Após trabalhar com Jō Shishido (宍戸 錠) em Tantei Jimusho 23: Kutabare Akutōdomo Seijun, onde Shishido tem o papel de um detective privado gingão que se infiltra num gang Yakuza, Seijun Suzuki (鈴木 清順) viria a trabalhar novamente com Shishido em 1963 no filme Yajū no seishun (野獣の青春).
Se em Tantei Jimusho 23: Kutabare Akutōdomo Seijun Jō Shishido protagoniza o papel de um detective charmoso e alegre que de certa forma se assemelha a James Bond, em Yajū no seishun a sua personalidade muda completamente, tornando-se num homem taciturno e violento, obcecado num único objectivo ao longo de todo o filme.

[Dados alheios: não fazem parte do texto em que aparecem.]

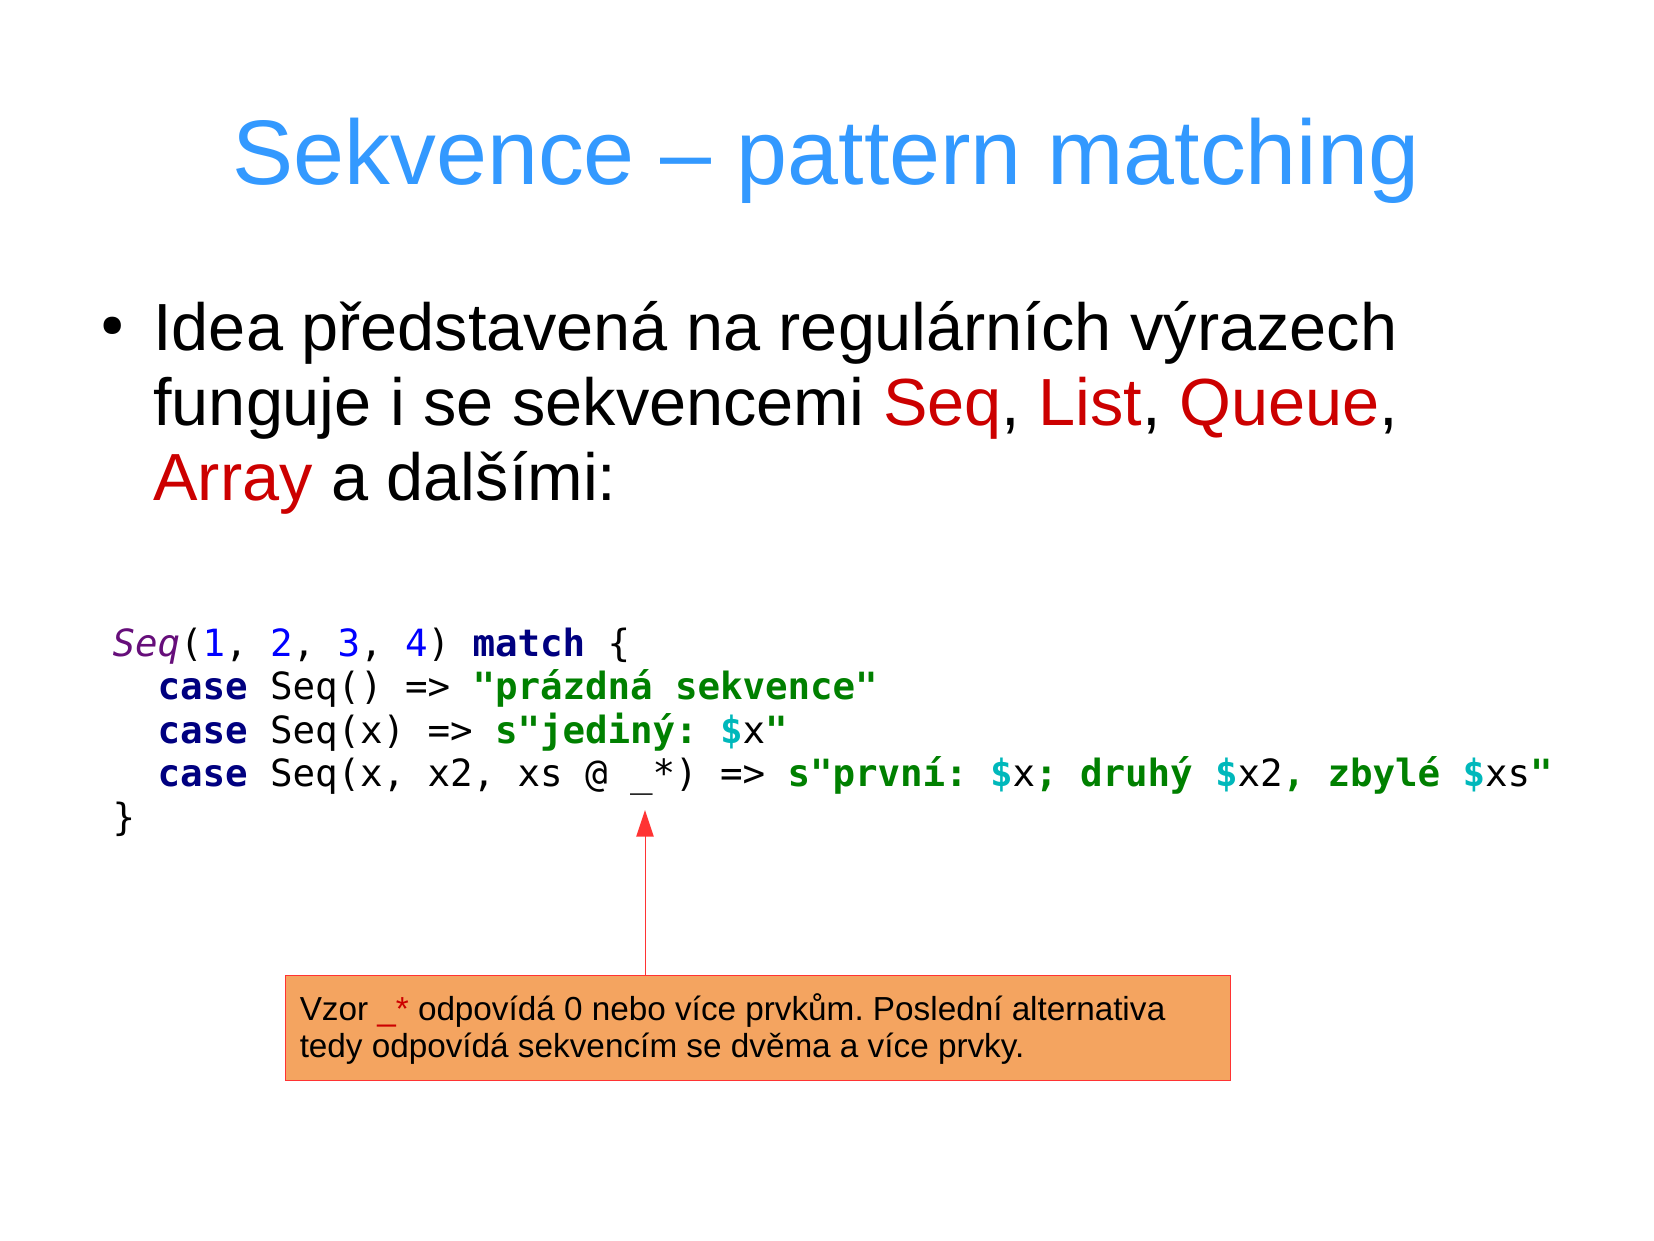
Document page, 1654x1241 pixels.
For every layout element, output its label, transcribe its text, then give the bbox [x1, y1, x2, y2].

title Sekvence – pattern matching [82, 49, 1571, 257]
text_box Seq(1, 2, 3, 4) match { case Seq() => "prázdná sekvence" case Seq(x) => s"jediný: $x" case Seq(x, x2, xs @ _*) => s"první: $x; druhý $x2, zbylé $xs" } [97, 614, 1615, 1203]
list Idea představená na regulárních výrazech funguje i se sekvencemi Seq, List, Queue, Array a dalšími: [82, 290, 1571, 1010]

Jō Shishido é “Jo” Mizuno, um ex-polícia que passou algum tempo preso e que chega agora a Tokyo com o objectivo de descobrir as causas da morte do seu antigo parceiro. Recusando-se a acreditar que o seu antigo parceiro se suicidou com uma suposta amante, Jo infiltra-se num grupo mafioso local à força (após dar um enxerto de porrada a meia dúzia de mafiosos e provar o seu valor) para saber mais sobre a morte do seu colega. No decorrer da sua investigação para descobrir quem é a suposta amante do seu antigo parceiro, Jo infiltra-se também noutro grupo Yakuza, iniciando um plano que acaba pôr os dois grupos um contra o outro. Enquanto semeia o caos no submundo do crime local, Jo vai-se aproximando cada vez mais da resposta que procura, deixando um rasto de sangue pelo caminho.
Yajū no seishun é um filme marcante da carreira de Seijun Suzuki. Nesta obra de 1963, o realizador nipónico dá asas a toda a sua imaginação, levando-nos para um universo surrealista e muito estilizado onde todos os personagens se destacam pelas suas características particulares. Os vilões têm sempre alguma característica que os define, seja por uma certa particularidade a nível físico, a sua escolha de armas ou a maneira intempestiva como reagem a determinadas situações. Este exagero sempre presente no filme leva a que se afaste bastante da realidade, inserindo o espectador no imaginário de Seijun Suzuki e levando-o a desfrutar de toda a diversão que os universos criados por este contêm.
O protagonista do filme é uma força da natureza, um homem violento e frenético que não tem receio de qualquer obstáculo desde que consiga alcançar o seu objectivo. O personagem de Jō Shishido não é propriamente muito enternecedor para o espectador, que pode entender as motivações do mesmo, mas que dificilmente simpatizará com ele devido ao passado turbulento e a maneira como se comporta ao longo do filme. “Jo” embarca nesta missão em nome próprio, já não tendo qualquer ligação à polícia e regendo-se pelas suas próprias regras.
Ao longo do filme são poucos os personagens com que se consegue criar alguma empatia, sendo apresentado um leque de monstros que não têm problema em cometer actos hediondos se os mesmos funcionarem em seu benefício. Esta maldade inerente dos personagens do filme faz com que o espectador torça pelo sucesso do seu conturbado protagonista, que procura obter redenção pelos erros que cometeu no passado. Entre os membros da Yakuza presentes no filme o mais afável é Minami, o parceiro do protagonista do filme, cujo nível de depravação não chega perto dos outros membros da máfia.
O enredo do filme faz de certa forma lembrar o clássico Yojimbo (de Akira Kurosawa) com um estranho a chegar à cidade e a despoletar a confusão entre dois gangues rivais de modo a concretizar o seu objectivo. Aqui as espadas e as vestes samurais são trocados por pistolas, espingardas e fatos feitos à medida, com o anti-herói do filme a mover-se por uma cidade de Tokyo repleta de neons, becos suspeitos e bares repletos de mafiosos.
A fotografia do filme é linda. Seijun Suzuki cria um ambiente noir com um estilo muito próprio. Os grandes planos que utiliza ao longo do filme fazem com que o espectador quase se sinta que está dentro das cenas. Há uma enorme atenção ao pormenor, com os cenários e todos os personagens presentes no ecrã a serem importantes para o sucesso da cena.
Yajū no seishun é um filme onde Seijun Suzuki cimenta o seu estilo, que viria ainda a aperfeiçoar nas suas obras seguintes. É incrível como Suzuki conseguia fazer obras tão inventivas e visualmente impressionantes com um orçamento baixo e um tempo de produção bastante curto. Com um estilo muito próprio, personagens caricatos e uma boa dose de violência, Yajū no seishun é um dos filmes obrigatórios da carreira de Seijun Suzuki.